Bob Dawson 09-25-2010 12:14 AM

Help me through the day
Help me through the night
Bring me back to Beauty
Help me make it all alright

bluedahlia 09-25-2010 04:14 PM

I can stare at some of these for hours..........such a calming effect.

Bob Dawson 09-26-2010 01:41 PM

Visual art: for example, the power of paintings
 
Not many people know that if you take a painting into your life as one of your personal windows on the world, it can grow in power and for years and years, a painting will be your friend and supporter; it will speak to you and you will speak to it; and it looks different at different times, in different light, mostly, because you learn to see the world and all of humankind with different eyes.

The creators of Beauty are the true revolutionaries.

Example of the power of paint:

And John swooned.

He fell off his chair and had to be revived. Liv got down on the floor and held him in her arms, and asked, are you okay, and he said, yes, I am with you.

But friends thought the Mirapex must be getting to him, and that these fainting episodes might be really dangerous.

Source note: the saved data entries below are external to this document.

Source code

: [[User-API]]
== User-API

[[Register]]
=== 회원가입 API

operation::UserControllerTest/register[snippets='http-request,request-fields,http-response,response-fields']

Then Jules Olitski, who also had Parkinson’s, came to the rescue. He reclaimed the verb “to swoon”, as in, “to be overwhelmed by ecstatic joy.” And he was not a musician or a dancer. Except that, actually he was, but it happened to him in colors. He found the Zone in paint. Like the ones who painted the dancers 50,000 years ago.

And it was swoonable.

Jules Olitski said: “... I remember coming all of a sudden upon Vermeer’s View of Delft. I was walking towards it, I must have been about twenty feet or more away, and I didn’t even know it was a Vermeer. One doesn’t swoon anymore since the nineteenth century, but like a maiden I swooned… it was the most beautiful painting I had ever seen.”